• [Your goal]
Transcribe the records from the line containing "Box + Mobile" onward, up to and including the final line, exactly and without anything else.

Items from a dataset
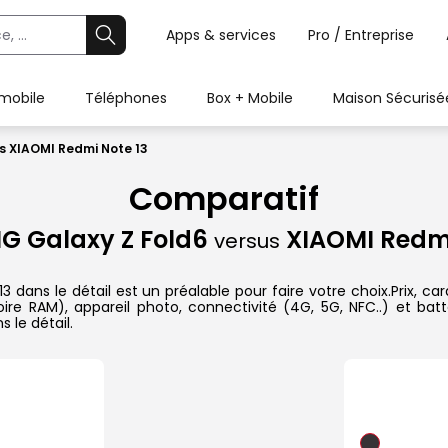
Apps & services
Pro / Entreprise
 mobile
Téléphones
Box + Mobile
Maison Sécurisé
s XIAOMI Redmi Note 13
Comparatif
 Galaxy Z Fold6
XIAOMI Redmi
versus
ns le détail est un préalable pour faire votre choix.Prix, cara
re RAM), appareil photo, connectivité (4G, 5G, NFC..) et batt
 le détail.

• [Exercise answer]
Box + Mobile
Maison Sécurisé
s XIAOMI Redmi Note 13
Comparatif
 Galaxy Z Fold6
XIAOMI Redmi
versus
ns le détail est un préalable pour faire votre choix.Prix, cara
re RAM), appareil photo, connectivité (4G, 5G, NFC..) et batt
 le détail.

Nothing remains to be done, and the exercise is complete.